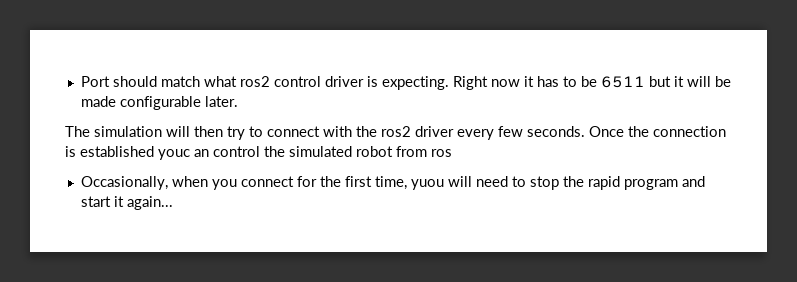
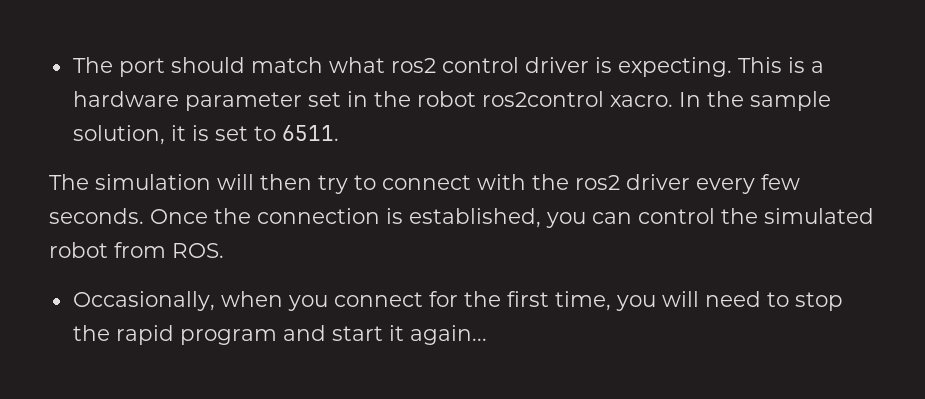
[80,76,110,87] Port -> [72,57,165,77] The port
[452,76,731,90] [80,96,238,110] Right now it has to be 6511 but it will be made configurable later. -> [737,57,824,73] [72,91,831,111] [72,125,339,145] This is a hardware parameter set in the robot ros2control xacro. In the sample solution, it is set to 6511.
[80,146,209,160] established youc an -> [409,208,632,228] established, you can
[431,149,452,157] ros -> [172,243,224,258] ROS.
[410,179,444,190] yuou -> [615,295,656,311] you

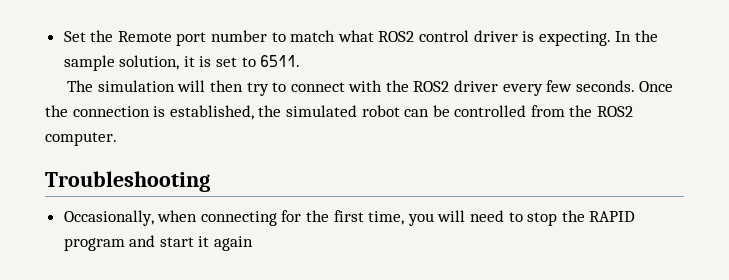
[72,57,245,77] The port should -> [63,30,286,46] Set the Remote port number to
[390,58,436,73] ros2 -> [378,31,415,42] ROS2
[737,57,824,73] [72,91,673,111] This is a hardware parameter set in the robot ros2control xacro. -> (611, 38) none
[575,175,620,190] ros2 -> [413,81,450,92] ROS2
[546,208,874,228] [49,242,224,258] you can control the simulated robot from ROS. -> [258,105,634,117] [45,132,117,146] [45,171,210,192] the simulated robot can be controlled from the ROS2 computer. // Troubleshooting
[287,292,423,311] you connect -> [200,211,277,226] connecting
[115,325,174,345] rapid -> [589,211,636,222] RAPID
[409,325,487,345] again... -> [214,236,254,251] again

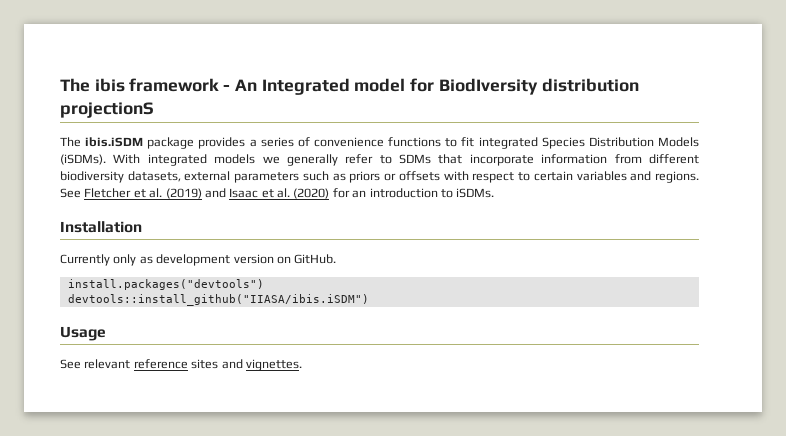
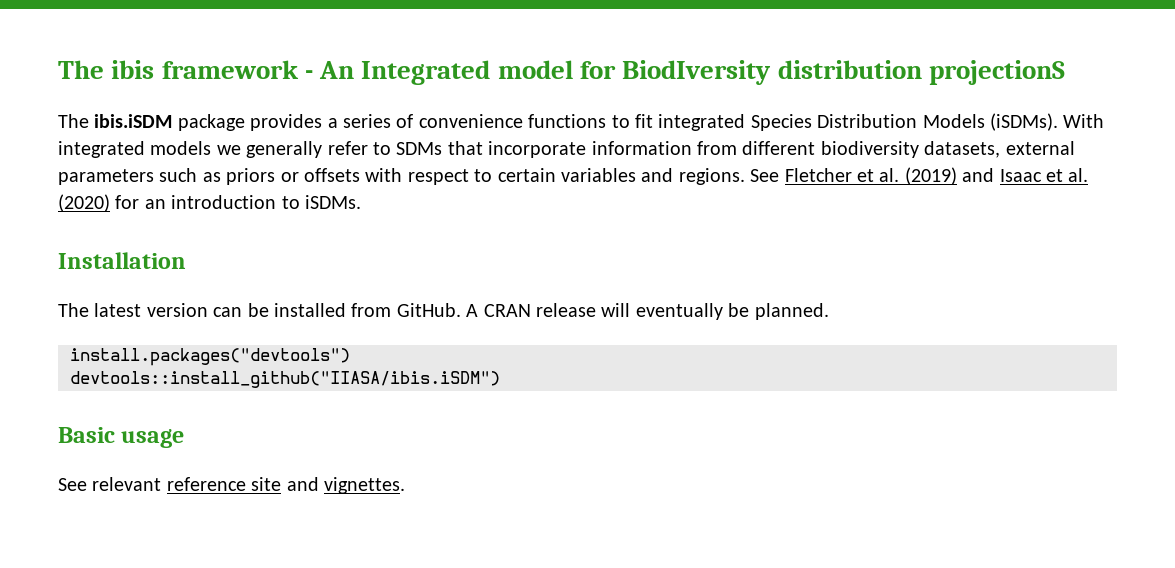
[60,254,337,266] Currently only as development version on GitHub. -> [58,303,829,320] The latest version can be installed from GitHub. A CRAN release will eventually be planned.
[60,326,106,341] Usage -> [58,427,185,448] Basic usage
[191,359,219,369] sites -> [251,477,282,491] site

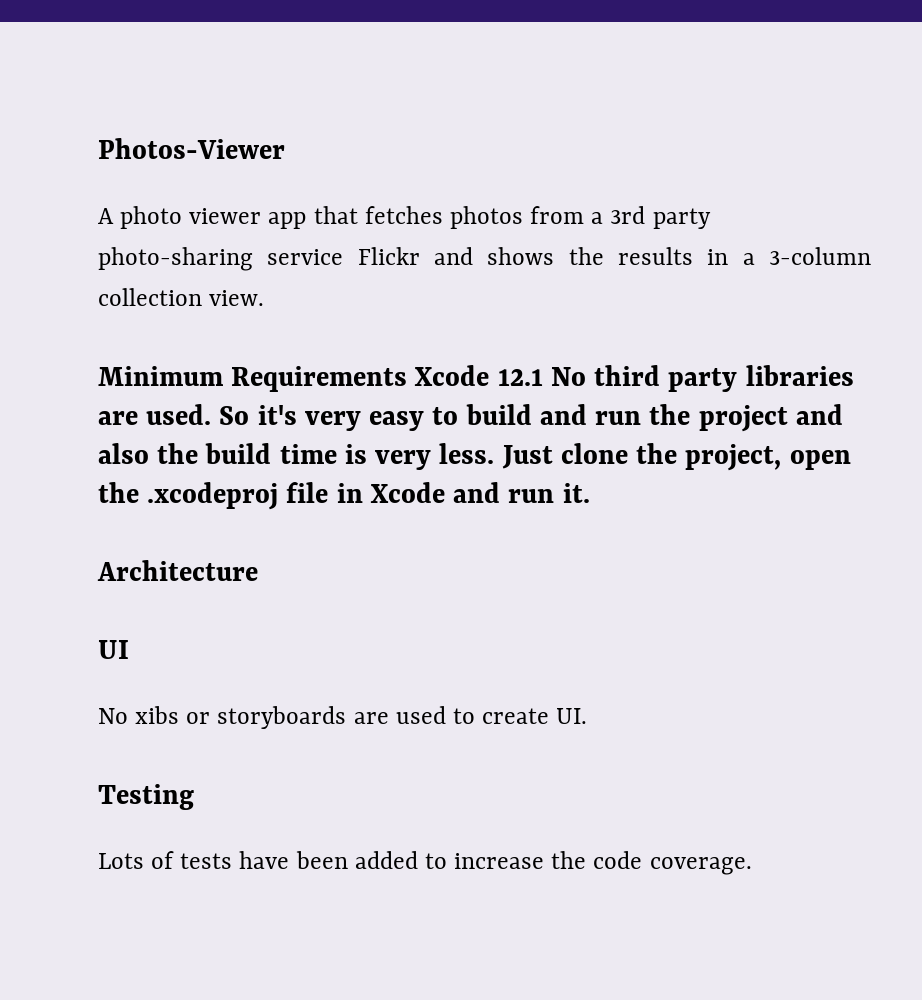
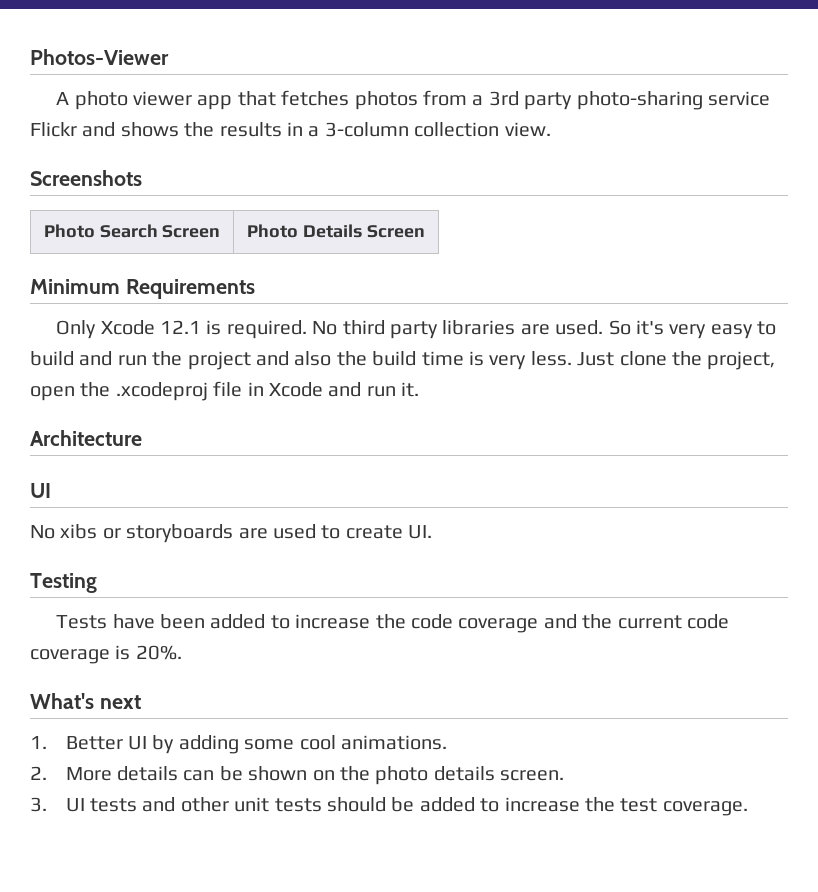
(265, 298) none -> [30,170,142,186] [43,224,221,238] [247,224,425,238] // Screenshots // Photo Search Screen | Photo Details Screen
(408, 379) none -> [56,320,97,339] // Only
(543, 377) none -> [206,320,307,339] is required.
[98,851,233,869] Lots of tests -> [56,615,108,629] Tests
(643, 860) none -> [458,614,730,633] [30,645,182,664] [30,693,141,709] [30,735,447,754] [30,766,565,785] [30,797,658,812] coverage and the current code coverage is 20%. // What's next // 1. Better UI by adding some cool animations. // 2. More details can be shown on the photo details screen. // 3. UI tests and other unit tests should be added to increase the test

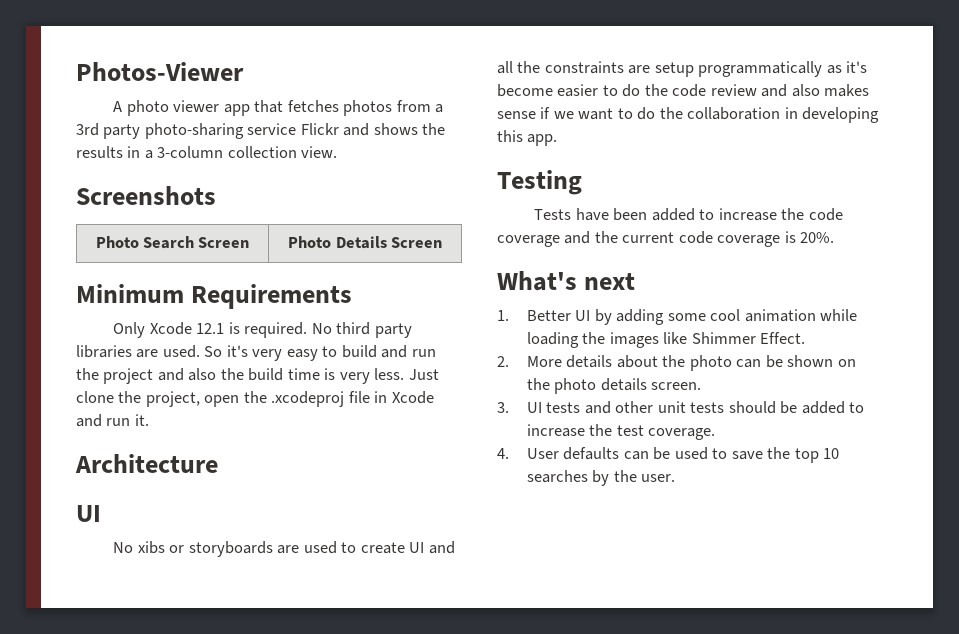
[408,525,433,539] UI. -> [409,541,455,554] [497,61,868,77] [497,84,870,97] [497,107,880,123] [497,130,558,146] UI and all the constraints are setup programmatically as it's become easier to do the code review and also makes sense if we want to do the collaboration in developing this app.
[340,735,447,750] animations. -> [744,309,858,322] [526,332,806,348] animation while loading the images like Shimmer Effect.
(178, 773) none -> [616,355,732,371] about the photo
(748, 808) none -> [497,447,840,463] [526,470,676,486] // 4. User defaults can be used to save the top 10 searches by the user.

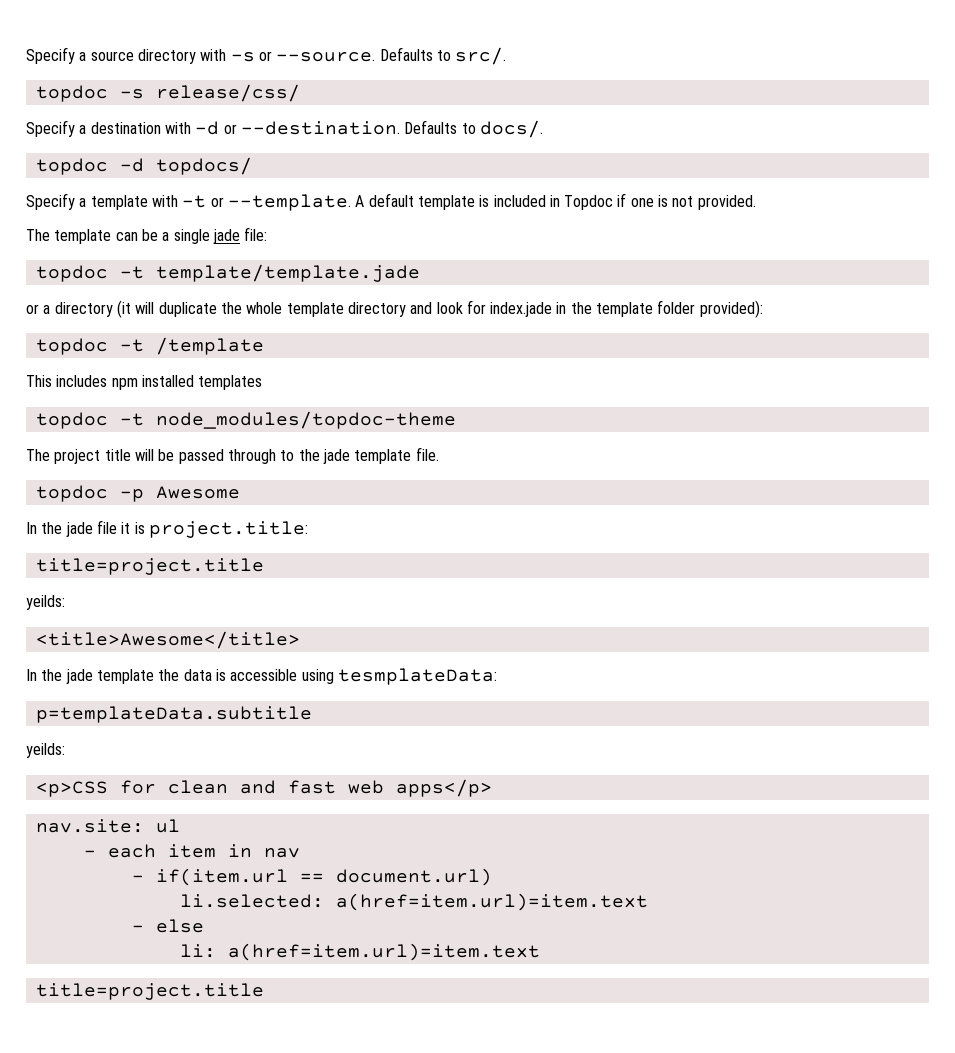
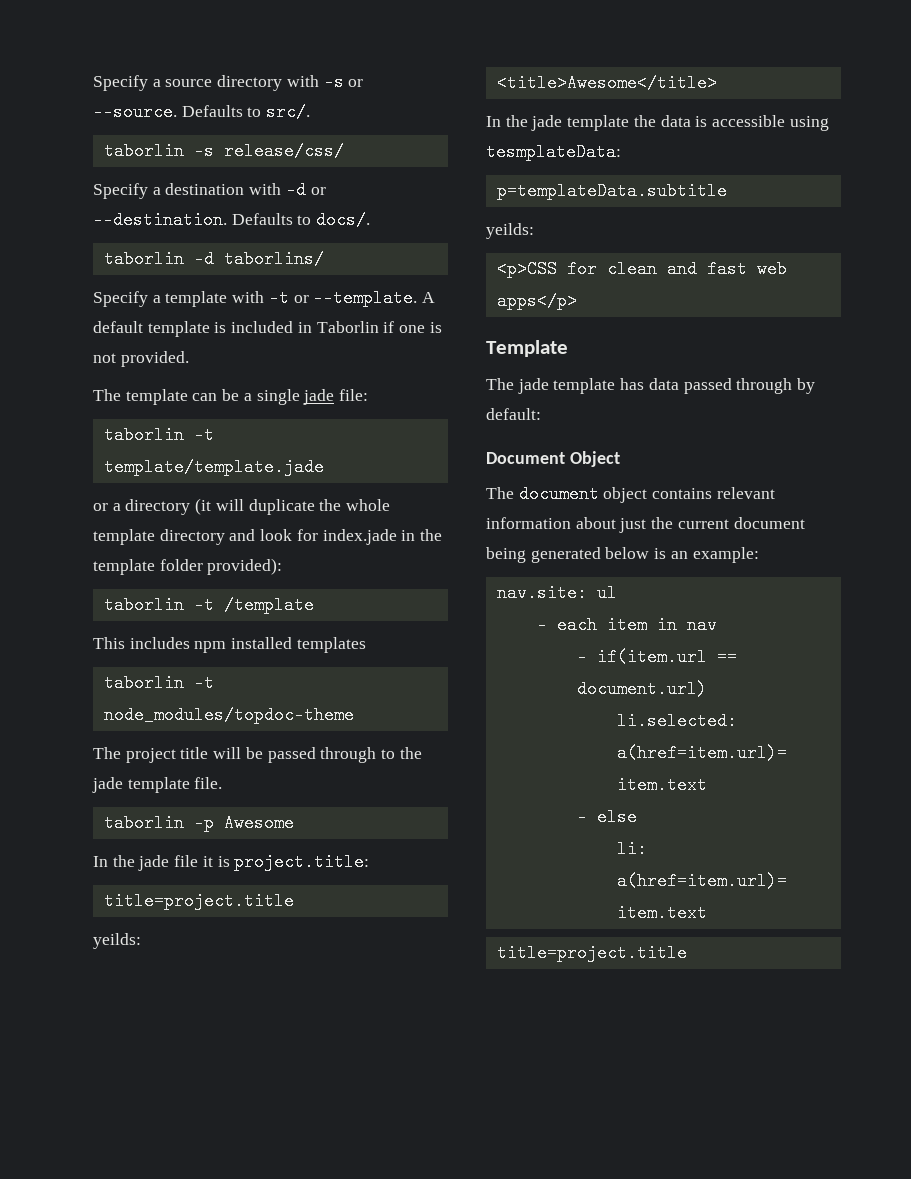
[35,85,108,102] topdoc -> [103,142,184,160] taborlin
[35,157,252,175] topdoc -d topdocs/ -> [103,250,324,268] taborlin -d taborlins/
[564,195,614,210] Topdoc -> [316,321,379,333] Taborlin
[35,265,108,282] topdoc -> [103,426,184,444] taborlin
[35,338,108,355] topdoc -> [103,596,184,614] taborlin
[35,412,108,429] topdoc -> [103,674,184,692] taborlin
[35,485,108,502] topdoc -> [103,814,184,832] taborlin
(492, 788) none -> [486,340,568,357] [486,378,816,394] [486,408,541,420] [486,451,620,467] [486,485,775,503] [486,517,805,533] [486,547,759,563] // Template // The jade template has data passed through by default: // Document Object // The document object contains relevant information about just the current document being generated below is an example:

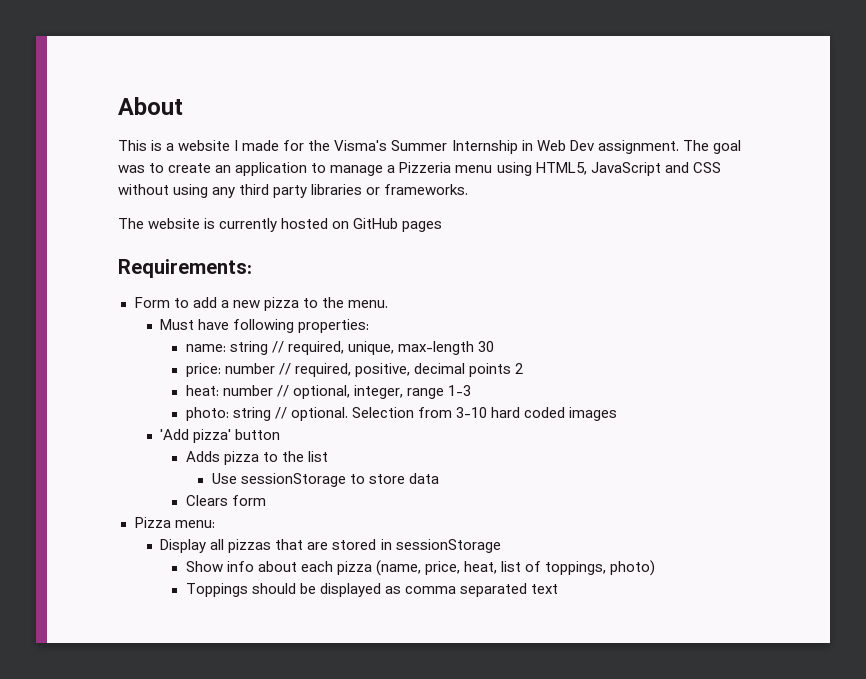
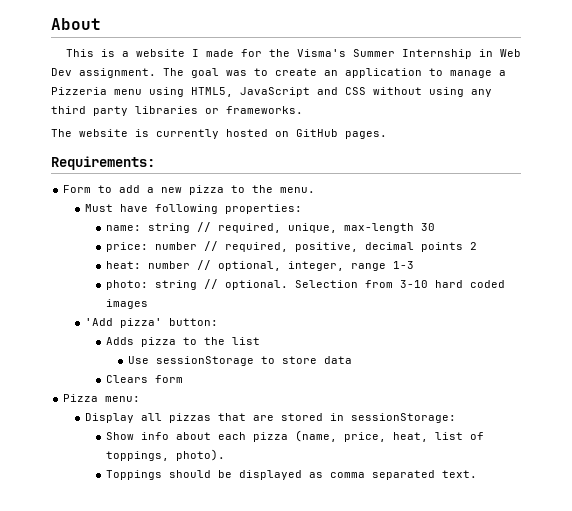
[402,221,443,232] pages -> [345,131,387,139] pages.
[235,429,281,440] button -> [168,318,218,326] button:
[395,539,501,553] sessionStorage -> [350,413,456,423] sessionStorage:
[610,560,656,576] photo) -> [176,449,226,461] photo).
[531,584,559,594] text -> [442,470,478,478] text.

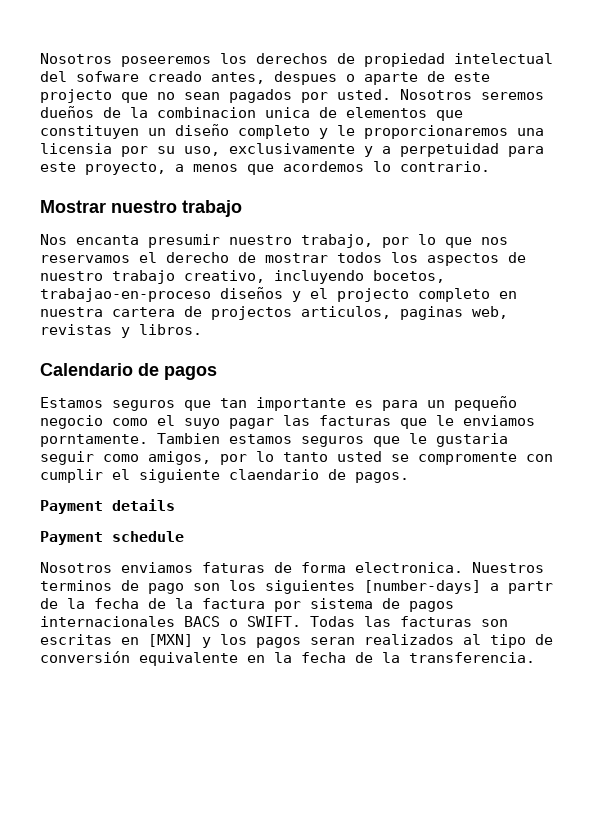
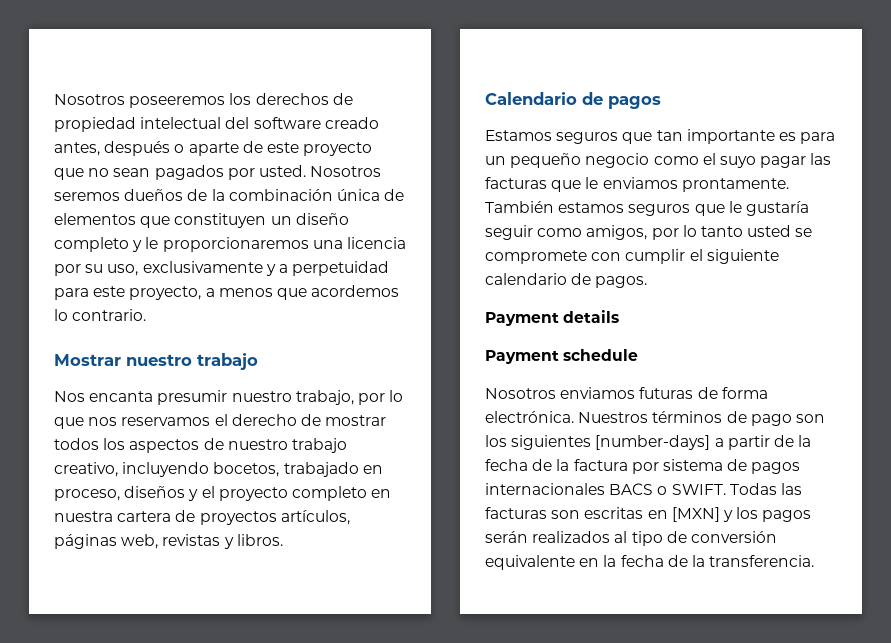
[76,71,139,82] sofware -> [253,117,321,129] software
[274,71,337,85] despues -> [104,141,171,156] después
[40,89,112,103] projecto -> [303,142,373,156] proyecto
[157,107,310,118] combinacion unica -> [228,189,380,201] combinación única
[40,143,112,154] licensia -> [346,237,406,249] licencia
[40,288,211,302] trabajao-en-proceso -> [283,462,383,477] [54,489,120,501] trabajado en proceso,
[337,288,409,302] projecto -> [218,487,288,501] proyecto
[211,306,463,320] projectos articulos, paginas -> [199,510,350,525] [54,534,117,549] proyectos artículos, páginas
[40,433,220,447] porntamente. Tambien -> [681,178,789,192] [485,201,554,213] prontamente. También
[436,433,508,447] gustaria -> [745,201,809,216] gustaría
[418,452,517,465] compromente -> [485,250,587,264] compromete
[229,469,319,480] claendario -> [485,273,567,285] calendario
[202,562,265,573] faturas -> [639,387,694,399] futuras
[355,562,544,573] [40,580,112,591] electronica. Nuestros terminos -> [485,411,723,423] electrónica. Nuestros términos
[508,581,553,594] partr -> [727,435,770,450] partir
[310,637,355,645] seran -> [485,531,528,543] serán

Task directions:
From the records above, extract exactly and only the lines that begin at the line with "[40,288,211,302] trabajao-en-proceso ->" and stop after the line with "[436,433,508,447] gustaria ->".

Result of this task:
[40,288,211,302] trabajao-en-proceso -> [283,462,383,477] [54,489,120,501] trabajado en proceso,
[337,288,409,302] projecto -> [218,487,288,501] proyecto
[211,306,463,320] projectos articulos, paginas -> [199,510,350,525] [54,534,117,549] proyectos artículos, páginas
[40,433,220,447] porntamente. Tambien -> [681,178,789,192] [485,201,554,213] prontamente. También
[436,433,508,447] gustaria -> [745,201,809,216] gustaría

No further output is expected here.